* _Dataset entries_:
================================

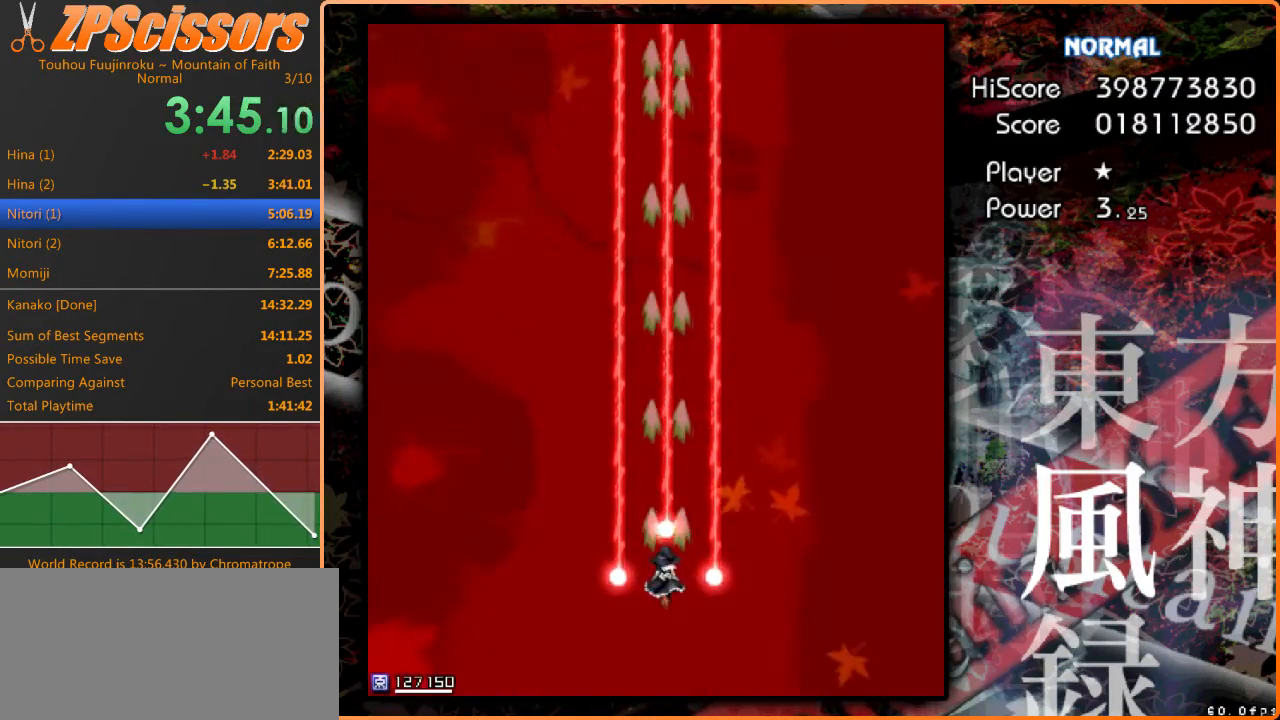
{"keys": [], "events": []}
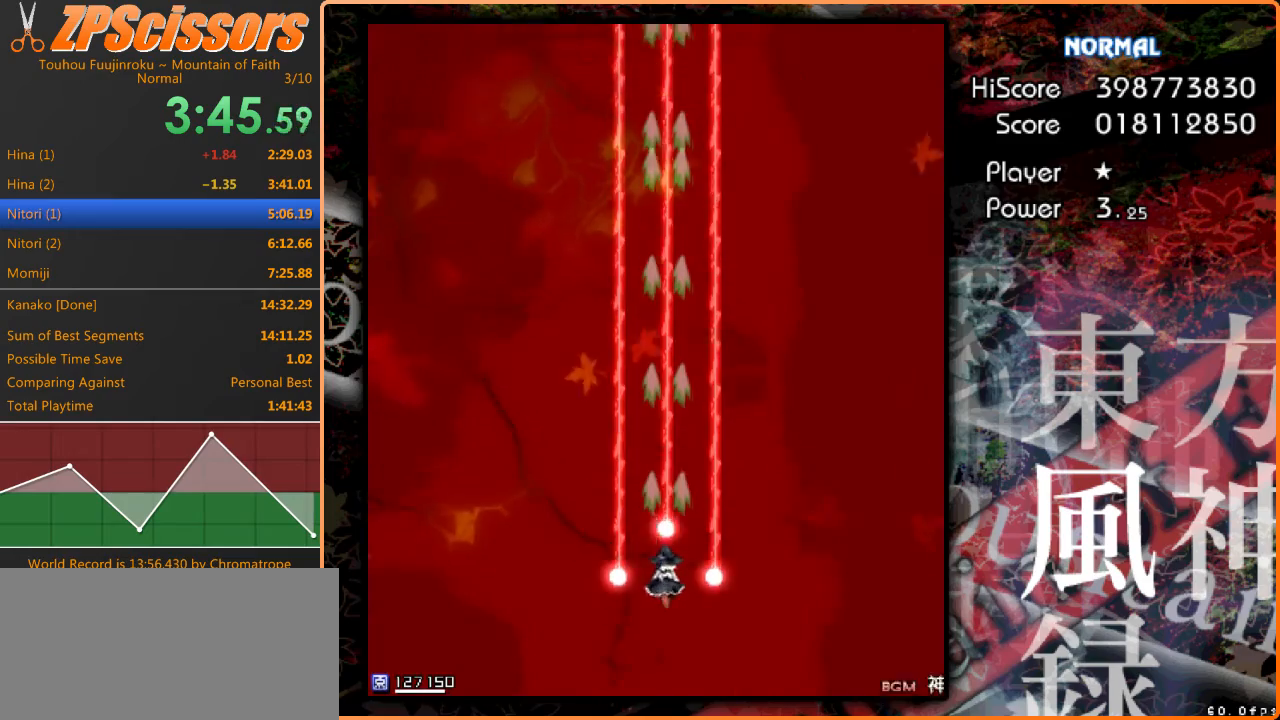
{"keys": [], "events": []}
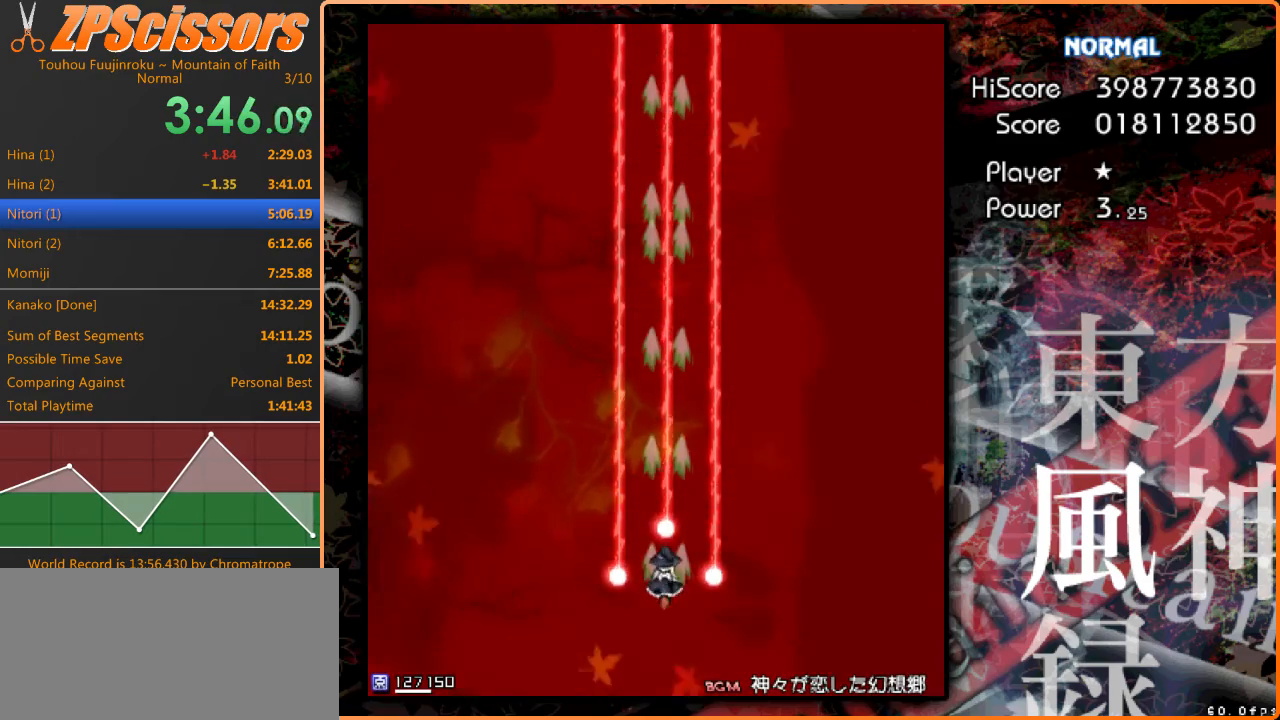
{"keys": [], "events": []}
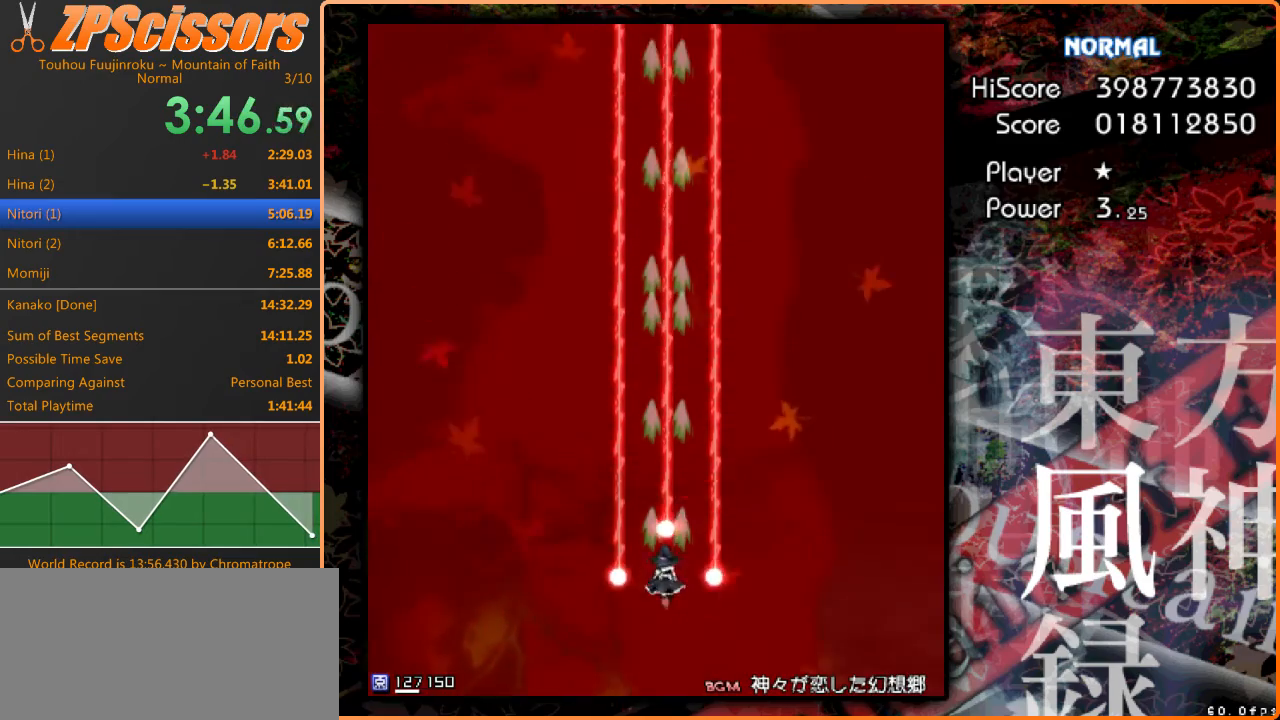
{"keys": [], "events": []}
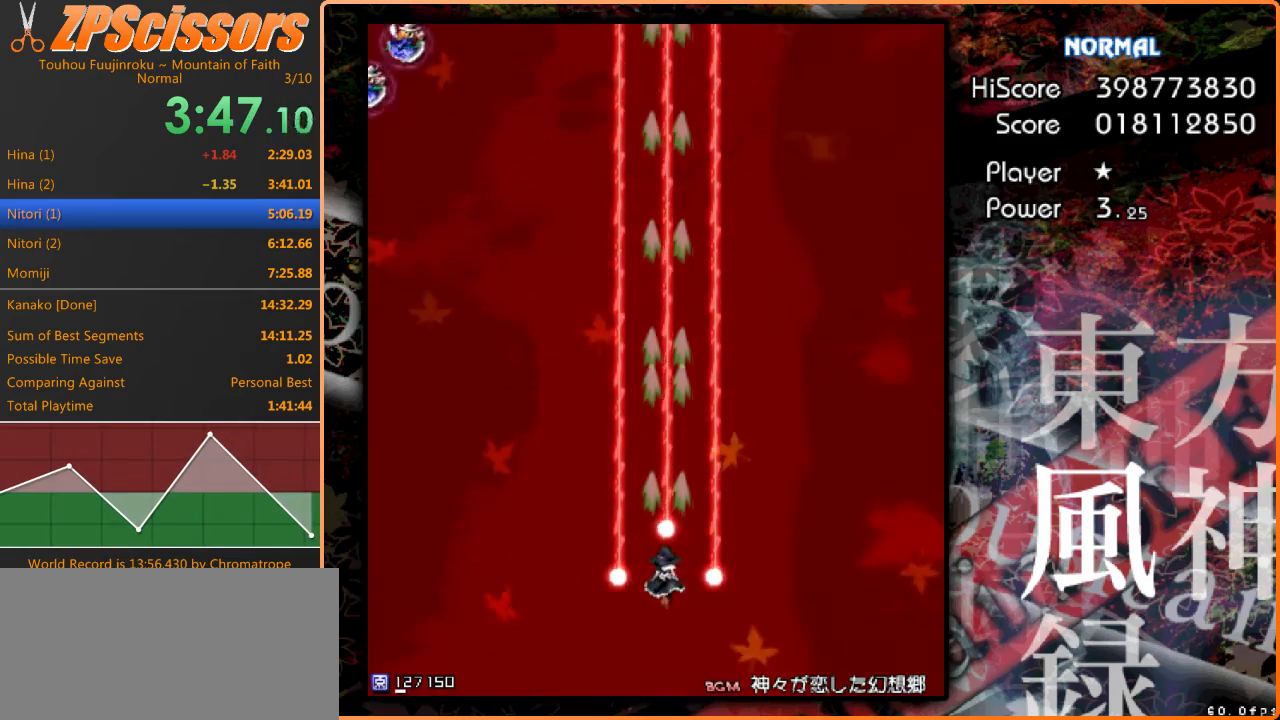
{"keys": ["left"], "events": [[433, "left", "down"]]}
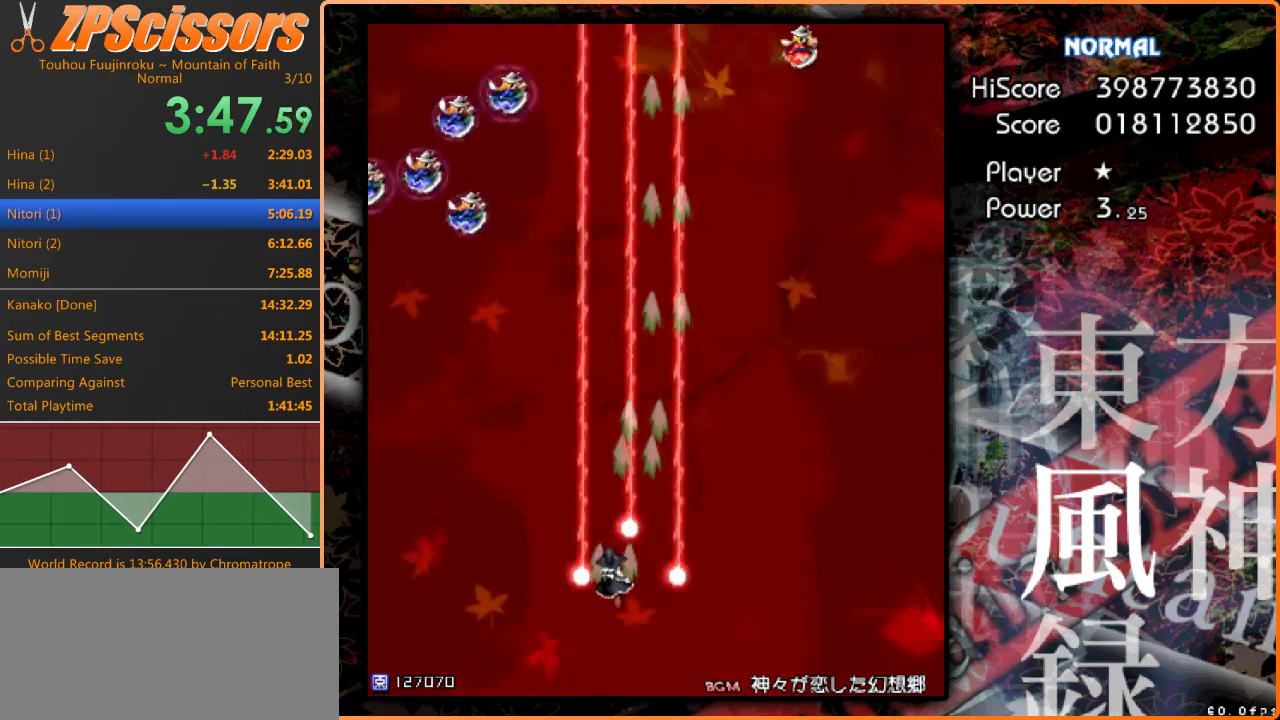
{"keys": ["left"], "events": [[133, "up", "down"], [500, "up", "up"]]}
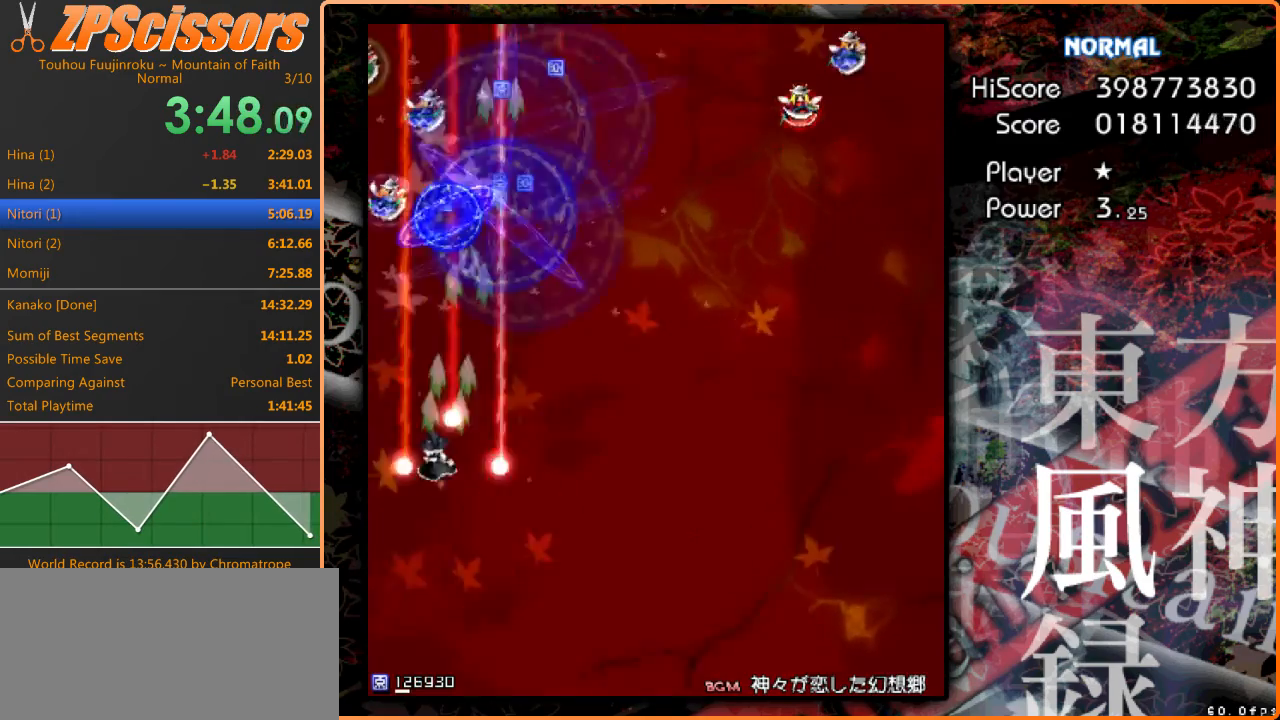
{"keys": ["down", "right"], "events": [[100, "down", "down"], [200, "right", "down"], [267, "left", "up"]]}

================================

* _Required work_: Once you have found every line above holding the word "left", copy those lines.

* _Response to this task_:
{"keys": ["left"], "events": [[433, "left", "down"]]}
{"keys": ["left"], "events": [[133, "up", "down"], [500, "up", "up"]]}
{"keys": ["down", "right"], "events": [[100, "down", "down"], [200, "right", "down"], [267, "left", "up"]]}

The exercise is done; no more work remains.